I read a post from a member who was just a couple of months out from the loss of her spouse. She was kind of entering into a relationship with a friend of her husband, who is currently divorcing. I wasn't able to post a comment but ,man did I want to. Yes there are legitimate friend's that want to be there and comfort and help us. We all know the extreme lonliness we are going through, and we would love to just be not alone! But I wanted to scream...Don't do it. I have also been approached by friends of mine and my husband's that have offered to take me out and such. I'm such a skeptical person though, so many cliche's come to my mind. Lonely widow,she probably "need's" to get laid, and so on. It's hard because on top of all the grief you have to keep a clear head when it comes to these things. Some just want a booty call. I'm not ready to get into any relationship that could possibly turn into an intimate one. I don't want to be a booty call or a fool. My heart, emotions and body aren't ready for anything like that. Just be careful. I would hate also for a friendship to be ended because of anything like this. We are so vulnerable at this point, I'm all for giving myself more time to heal, physically and emotionally. Sorry for the rant.
Apology not necessary, this issue is worth pointing out ...
Being alone/unwed takes years to adjust to as did marriage. Widow brain drastically interferes w/any type of clear head decision making. Many widowed either deny or do not believe they have widow brain. In my experience, it was the last to be healed. Temptation is rampant for those who refuse to believe widow brain is with them 24/7/364. Unfortunately, it then becomes a far reaching learning lesson about grief & controlling temptation that can haunt for a very long time ...
Sometimes we cannot be too careful, especially when we are stressed with grief. Many years ago my grandfather died. A week or so after the funeral Grandma answered her door. It was a man who said he had been a friend back in Michigan (the obit said Grandpa was born and went to school there). He was "distraught" that he hadn't been here in Seattle for the funeral. Long story, short: this con man convinced Grandma to feed him, then let him become a roomer, and before we knew what happened she was in a nursing home with a massive stroke and he was cashing out her cars, bank accounts, jewelry, house and property. He had convinced her to sign a paper giving him legal rights, but she had no idea she had done that. Grandma died a pauper and there was nothing left for her survivors. So, my word is to be suspicious, ask questions, investigate. Widow brain is real, but this kind of thing can happen just because we are not paying close attention to details. Loneliness and feeling out of control or helpless or tempted are all wrapped into it. STAY SAFE!
Oh Barbee, what a nightmare! It’s not only widows but widowers, or anyone older and alone are all vulnerable. Hard to believe there are people capable of doing things like this. So often, I read in the paper stories about elderly people or disabled people that hire caretakers and they end up stealing their money. I have a neighbor (widower) who met a woman that eventually took thousands of dollars from him. He was in early stages of dementia so he was possibly an easy target. His kids finally detected he was missing money and put a stop to it. There are a lot of people without a conscience I guess It does seem to be on the rise and that is scary!

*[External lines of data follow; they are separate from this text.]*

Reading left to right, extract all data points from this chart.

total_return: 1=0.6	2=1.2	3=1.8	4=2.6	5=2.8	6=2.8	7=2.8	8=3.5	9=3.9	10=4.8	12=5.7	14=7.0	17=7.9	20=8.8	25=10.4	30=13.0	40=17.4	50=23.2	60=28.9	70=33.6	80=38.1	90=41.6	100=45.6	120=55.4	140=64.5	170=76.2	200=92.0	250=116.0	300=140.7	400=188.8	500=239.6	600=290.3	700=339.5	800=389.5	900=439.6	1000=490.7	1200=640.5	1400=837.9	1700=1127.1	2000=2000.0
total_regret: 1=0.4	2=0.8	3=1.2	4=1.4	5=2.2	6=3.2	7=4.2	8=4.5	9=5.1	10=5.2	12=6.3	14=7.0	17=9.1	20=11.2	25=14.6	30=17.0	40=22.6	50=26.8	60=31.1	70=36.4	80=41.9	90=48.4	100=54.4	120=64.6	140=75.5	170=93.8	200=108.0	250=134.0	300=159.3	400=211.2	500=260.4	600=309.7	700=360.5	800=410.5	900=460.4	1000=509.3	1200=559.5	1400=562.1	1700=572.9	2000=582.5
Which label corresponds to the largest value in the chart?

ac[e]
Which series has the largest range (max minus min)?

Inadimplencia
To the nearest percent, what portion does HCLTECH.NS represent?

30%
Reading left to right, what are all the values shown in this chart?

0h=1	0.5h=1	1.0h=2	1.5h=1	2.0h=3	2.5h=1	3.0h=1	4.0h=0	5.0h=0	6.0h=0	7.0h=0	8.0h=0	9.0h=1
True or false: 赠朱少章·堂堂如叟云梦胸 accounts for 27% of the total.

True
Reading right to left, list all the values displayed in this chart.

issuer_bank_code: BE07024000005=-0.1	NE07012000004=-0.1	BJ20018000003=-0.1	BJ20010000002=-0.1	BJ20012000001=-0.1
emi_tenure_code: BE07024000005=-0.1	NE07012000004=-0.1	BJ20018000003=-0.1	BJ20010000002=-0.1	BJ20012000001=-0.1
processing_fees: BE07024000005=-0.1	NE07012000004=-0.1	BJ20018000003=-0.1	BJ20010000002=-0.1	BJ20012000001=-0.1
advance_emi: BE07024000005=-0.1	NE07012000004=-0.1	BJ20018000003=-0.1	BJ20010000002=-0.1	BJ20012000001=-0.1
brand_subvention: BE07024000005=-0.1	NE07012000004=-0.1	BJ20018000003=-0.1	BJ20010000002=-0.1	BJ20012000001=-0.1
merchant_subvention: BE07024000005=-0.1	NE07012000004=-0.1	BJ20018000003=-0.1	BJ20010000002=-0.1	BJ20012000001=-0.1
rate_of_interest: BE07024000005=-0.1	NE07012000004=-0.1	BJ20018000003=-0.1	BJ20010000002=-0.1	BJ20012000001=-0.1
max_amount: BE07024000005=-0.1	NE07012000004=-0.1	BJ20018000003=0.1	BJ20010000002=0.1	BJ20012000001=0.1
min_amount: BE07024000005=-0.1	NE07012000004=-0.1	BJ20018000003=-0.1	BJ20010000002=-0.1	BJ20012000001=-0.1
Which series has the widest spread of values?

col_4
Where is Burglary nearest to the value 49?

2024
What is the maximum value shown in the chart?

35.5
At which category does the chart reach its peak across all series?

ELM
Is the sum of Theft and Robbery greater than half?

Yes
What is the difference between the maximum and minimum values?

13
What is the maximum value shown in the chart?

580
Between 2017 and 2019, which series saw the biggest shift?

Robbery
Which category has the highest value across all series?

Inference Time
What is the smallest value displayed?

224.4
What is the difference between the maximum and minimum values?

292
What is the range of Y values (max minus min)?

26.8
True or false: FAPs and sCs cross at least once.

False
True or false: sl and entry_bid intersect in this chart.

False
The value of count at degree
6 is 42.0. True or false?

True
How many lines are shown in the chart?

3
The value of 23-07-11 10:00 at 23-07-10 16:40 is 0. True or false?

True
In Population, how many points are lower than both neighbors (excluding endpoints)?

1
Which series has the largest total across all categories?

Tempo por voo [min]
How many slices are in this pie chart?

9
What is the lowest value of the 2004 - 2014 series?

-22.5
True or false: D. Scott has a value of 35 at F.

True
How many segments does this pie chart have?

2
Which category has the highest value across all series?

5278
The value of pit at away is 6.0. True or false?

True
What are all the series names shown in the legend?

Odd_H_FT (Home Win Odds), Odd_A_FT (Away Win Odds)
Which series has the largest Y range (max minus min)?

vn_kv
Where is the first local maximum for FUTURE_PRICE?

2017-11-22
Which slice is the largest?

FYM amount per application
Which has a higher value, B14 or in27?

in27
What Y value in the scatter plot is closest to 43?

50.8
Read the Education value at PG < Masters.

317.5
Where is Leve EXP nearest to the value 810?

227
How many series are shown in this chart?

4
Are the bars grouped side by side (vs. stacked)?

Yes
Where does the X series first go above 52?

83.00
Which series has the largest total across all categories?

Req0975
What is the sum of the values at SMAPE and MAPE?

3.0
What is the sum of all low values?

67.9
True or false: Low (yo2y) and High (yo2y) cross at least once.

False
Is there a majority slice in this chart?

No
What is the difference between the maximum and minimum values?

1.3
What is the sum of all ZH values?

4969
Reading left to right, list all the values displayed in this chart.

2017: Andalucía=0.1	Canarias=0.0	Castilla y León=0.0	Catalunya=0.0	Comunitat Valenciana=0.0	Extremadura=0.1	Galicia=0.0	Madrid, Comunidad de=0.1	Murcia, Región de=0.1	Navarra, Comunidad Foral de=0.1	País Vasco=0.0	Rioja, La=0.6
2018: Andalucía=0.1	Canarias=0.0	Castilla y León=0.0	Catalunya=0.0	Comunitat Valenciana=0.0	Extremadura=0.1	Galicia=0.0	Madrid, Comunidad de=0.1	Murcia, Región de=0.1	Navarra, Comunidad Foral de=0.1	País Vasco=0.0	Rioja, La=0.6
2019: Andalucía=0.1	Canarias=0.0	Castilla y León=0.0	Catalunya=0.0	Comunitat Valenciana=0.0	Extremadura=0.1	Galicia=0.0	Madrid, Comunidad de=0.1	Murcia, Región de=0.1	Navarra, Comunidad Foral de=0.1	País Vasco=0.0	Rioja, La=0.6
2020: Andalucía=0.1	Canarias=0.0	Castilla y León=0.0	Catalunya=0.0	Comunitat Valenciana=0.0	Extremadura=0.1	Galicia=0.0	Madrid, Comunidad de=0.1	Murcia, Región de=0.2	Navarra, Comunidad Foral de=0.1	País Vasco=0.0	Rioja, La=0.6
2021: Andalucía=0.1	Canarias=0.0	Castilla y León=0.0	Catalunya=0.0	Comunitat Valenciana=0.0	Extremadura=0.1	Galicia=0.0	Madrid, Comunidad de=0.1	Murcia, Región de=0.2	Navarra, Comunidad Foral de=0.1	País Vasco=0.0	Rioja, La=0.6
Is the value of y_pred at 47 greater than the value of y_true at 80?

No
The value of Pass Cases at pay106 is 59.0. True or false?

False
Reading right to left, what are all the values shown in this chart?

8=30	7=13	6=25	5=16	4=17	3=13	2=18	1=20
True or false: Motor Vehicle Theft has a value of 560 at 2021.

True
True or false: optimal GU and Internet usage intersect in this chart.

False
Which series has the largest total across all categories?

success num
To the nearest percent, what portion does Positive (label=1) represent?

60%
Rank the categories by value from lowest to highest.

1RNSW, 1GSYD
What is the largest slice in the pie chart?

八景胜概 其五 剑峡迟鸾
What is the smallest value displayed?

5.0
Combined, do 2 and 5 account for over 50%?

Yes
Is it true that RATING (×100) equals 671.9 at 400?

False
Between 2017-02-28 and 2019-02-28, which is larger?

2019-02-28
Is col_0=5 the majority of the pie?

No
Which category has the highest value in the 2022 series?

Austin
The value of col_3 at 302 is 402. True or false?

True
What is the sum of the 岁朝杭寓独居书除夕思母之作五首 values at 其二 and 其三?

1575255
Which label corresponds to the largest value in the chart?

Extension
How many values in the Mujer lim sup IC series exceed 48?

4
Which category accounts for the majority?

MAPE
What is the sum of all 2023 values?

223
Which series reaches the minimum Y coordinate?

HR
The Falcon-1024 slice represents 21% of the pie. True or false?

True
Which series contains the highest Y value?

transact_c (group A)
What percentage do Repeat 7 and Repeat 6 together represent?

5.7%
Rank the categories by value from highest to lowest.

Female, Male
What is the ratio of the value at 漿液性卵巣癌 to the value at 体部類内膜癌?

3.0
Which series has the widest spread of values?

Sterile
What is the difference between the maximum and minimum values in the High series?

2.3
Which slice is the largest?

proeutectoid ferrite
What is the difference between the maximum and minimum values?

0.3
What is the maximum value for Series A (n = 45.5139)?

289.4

Maybe I look at the situation differently, but it is no secret that widows are quite vulnerable. For someone to make a move so quickly on her, makes me wonder about his intentions. Something similar happened to a friend of mine a year or so ago—a so-called friend of her husband hit on her very soon after he died. She became angry and cut off all communication. She felt he had a lot of nerve!
I wouldn’t say there is a time line or a respectable length of time to wait but I do believe we need to grieve for however long it takes. In a couple situations I know of, couples have developed friendships prior to getting involved. It sometimes works out.
We cannot circumvent grief, we must feel it. I believe we must work our way through it to become emotionally available before we should consider dating. It is not always easy for others to understand such a loss unless they have experienced it—and quite different from divorce.